Fatal attraction: why we smoke

The uncomfortable truths about why smoking is still so popular

I am not going to start by patronising you about the various dangers of smoking. Nor am I going to fearmonger you with a cheerful assortment of cancer statistics. As both non-smokers and smokers alike know (the latter thanks to the rest of us persistently reminding them), smoking is in fact bad for you. It makes your throat both look and feel like a half-used tin of Tate & Lyle Black Treacle. It makes your breath smell like your grandad’s unwashed curtains. And it leaves your breathing like an asthmatic pug.

I acknowledge all of this as a smoker of over three years. So why did it take me so long to quit? The honest, yet often unpalatable, truth is for many of us smoking can be a lot of fun. Before you gasp in horror, write a letter of complaint to the editor-in-chief, or go full Mumsnet in the comments section, let me offer an explanation.
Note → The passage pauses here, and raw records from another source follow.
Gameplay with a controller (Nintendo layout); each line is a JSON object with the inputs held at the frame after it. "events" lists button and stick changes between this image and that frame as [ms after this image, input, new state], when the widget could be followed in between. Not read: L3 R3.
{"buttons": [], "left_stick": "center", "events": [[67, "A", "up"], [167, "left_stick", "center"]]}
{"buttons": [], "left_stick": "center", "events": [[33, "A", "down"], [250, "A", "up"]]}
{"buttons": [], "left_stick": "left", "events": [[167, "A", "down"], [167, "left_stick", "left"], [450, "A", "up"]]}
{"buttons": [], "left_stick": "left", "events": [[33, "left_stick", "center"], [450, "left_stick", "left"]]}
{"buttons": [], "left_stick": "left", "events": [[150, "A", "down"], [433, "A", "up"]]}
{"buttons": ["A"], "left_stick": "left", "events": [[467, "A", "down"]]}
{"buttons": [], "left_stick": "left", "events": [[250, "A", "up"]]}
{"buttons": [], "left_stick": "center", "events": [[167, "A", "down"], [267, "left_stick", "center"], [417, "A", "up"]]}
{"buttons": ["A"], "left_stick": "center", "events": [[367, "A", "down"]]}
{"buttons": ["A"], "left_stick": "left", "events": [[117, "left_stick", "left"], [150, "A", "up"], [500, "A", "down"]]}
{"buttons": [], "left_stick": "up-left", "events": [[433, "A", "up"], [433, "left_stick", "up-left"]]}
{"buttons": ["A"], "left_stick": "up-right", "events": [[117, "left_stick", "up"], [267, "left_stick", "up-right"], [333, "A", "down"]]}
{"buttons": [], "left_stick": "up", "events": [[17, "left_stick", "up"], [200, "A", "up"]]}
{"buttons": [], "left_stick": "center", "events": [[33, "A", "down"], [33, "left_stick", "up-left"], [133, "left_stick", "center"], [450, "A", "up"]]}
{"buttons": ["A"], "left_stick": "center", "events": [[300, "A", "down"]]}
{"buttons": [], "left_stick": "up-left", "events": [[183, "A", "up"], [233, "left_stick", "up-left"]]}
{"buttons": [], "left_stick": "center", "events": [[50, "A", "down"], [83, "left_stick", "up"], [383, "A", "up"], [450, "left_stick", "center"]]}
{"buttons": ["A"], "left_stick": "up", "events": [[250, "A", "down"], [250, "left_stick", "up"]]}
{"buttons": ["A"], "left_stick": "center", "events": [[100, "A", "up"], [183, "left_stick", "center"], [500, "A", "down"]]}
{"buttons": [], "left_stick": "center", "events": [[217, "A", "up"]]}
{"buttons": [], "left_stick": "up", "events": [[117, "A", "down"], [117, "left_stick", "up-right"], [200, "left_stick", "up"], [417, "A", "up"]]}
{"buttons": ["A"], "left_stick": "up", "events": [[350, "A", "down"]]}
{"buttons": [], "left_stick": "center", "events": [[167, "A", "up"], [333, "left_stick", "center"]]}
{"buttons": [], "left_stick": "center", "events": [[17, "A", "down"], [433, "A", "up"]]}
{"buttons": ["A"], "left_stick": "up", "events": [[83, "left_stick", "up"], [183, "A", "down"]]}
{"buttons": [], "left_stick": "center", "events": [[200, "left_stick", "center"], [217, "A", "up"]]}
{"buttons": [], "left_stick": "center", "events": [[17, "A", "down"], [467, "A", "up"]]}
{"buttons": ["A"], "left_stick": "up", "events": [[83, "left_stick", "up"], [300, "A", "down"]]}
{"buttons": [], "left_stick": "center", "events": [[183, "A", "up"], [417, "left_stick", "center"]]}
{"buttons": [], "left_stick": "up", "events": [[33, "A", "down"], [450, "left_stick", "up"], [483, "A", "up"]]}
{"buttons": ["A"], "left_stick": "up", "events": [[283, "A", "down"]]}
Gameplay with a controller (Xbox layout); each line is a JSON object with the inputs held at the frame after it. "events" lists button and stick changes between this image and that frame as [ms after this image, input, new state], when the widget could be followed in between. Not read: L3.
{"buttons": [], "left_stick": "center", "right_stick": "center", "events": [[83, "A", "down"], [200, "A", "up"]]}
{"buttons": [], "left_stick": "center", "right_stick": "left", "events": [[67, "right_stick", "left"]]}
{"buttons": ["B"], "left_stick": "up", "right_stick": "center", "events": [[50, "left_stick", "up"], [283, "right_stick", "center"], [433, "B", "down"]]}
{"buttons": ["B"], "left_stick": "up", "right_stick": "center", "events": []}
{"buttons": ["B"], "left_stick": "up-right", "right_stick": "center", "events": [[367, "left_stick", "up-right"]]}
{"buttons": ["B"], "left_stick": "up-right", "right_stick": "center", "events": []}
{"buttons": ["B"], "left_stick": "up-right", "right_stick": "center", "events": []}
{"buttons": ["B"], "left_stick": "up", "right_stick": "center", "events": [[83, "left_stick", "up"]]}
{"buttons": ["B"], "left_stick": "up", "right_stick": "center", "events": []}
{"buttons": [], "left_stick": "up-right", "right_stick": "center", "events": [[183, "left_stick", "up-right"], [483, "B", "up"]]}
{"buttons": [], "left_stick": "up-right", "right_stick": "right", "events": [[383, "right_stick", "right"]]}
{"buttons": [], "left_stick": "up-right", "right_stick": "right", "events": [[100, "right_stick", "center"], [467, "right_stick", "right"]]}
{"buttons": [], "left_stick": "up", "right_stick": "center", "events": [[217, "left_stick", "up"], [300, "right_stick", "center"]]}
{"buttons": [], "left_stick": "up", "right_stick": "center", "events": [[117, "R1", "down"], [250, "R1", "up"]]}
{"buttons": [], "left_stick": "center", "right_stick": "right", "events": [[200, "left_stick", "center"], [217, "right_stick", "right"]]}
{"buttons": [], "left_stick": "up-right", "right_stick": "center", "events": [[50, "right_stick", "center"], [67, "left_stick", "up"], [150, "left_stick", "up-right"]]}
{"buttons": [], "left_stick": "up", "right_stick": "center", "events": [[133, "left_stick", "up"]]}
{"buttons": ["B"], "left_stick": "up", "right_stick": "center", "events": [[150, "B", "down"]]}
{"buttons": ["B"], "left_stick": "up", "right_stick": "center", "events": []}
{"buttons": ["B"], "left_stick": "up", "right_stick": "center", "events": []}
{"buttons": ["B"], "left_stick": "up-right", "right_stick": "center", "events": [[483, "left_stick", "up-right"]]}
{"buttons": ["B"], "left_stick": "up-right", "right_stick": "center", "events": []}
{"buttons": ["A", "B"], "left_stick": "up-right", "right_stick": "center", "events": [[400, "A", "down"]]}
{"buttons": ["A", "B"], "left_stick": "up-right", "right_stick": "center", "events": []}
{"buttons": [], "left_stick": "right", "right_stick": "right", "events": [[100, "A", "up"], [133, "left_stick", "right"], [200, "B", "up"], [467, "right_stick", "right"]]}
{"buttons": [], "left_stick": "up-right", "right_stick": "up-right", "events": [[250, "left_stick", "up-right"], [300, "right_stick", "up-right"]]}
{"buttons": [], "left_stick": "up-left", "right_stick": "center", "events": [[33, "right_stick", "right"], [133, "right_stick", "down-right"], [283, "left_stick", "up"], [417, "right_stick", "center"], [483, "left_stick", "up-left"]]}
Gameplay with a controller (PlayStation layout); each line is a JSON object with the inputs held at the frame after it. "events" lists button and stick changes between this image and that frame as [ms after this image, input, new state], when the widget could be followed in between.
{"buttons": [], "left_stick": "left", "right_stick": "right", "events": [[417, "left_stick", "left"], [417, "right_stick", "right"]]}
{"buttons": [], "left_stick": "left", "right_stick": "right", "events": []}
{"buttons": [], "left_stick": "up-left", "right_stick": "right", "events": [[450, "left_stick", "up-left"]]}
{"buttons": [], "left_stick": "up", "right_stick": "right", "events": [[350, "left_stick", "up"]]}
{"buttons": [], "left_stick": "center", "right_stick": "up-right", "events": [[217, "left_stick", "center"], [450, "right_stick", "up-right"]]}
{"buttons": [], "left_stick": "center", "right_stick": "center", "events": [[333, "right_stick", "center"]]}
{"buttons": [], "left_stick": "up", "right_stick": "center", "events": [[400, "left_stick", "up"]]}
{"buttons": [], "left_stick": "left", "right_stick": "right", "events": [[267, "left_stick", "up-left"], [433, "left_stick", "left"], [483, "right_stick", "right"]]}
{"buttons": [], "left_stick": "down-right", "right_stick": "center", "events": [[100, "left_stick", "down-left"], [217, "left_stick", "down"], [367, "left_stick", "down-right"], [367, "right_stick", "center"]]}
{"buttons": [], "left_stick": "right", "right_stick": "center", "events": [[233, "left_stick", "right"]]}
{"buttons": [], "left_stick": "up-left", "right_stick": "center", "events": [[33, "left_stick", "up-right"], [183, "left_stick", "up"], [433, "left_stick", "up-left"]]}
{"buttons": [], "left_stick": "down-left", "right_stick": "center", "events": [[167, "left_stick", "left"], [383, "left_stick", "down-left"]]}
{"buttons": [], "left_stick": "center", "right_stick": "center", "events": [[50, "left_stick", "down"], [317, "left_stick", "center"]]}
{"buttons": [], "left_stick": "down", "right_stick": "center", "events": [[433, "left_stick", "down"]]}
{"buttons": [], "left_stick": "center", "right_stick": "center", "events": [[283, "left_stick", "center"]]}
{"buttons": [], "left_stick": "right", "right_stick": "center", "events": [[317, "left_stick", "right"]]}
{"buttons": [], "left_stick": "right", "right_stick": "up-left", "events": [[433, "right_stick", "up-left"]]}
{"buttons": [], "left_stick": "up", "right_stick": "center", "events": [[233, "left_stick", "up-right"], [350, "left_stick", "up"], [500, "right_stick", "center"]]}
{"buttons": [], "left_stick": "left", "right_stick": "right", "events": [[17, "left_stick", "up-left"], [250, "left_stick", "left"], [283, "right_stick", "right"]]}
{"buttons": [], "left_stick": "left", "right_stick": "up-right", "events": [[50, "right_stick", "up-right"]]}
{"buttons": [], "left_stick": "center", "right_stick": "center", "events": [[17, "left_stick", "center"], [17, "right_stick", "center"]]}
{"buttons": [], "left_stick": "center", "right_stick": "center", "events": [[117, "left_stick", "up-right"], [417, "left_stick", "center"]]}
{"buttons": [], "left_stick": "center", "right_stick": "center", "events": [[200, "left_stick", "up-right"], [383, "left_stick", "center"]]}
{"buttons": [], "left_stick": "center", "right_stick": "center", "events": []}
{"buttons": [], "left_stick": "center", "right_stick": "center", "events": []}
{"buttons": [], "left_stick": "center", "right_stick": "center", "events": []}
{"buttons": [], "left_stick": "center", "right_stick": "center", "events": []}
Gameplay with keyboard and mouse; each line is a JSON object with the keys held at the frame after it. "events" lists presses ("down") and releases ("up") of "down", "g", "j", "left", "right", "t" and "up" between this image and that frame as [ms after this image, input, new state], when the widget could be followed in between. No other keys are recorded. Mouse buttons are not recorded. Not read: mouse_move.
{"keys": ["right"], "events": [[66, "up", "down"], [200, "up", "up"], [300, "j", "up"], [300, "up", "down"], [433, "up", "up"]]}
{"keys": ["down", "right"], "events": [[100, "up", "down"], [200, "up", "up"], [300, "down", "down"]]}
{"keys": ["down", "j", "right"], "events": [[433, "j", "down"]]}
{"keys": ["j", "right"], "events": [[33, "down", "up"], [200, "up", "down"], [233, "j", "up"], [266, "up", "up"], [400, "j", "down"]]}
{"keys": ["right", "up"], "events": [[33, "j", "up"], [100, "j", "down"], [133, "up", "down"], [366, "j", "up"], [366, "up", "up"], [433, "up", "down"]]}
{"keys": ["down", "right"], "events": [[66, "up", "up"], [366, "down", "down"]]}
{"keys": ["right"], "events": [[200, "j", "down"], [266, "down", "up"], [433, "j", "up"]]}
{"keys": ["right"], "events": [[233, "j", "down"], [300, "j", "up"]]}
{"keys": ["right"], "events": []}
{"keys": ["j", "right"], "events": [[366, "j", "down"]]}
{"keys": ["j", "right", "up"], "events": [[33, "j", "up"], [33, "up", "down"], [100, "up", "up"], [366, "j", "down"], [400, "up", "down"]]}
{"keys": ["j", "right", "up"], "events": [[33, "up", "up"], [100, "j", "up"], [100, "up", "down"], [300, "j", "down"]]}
I started smoking for the same reason almost all smokers do- to fit in. I was working a minimum wage job waiting on tables, alongside six Italian people, two Polish people and a Lithuanian person, all of whom smoked. Smoking can unite people.  It transcends class, cultural differences and language barriers. As anyone who has seen “The One Where Rachel Smokes” will know, smoke breaks also used to count for a lot in the working world. They were often where the best chats happen, where the best gossip was shared and where a lot of decisions were unofficially made- sadly for the service industry this is still a reality.

Why do we feel the need to smoke outside of the workplace then? One answer is we think it makes us look attractive. Truth be told, to many people it does. No number of NHS public health warnings can make the image of James Dean lighting up a Camel Blue not look cool. Smoking is still very much associated with the music industry, rebellion and our intellectual and artistic heroes.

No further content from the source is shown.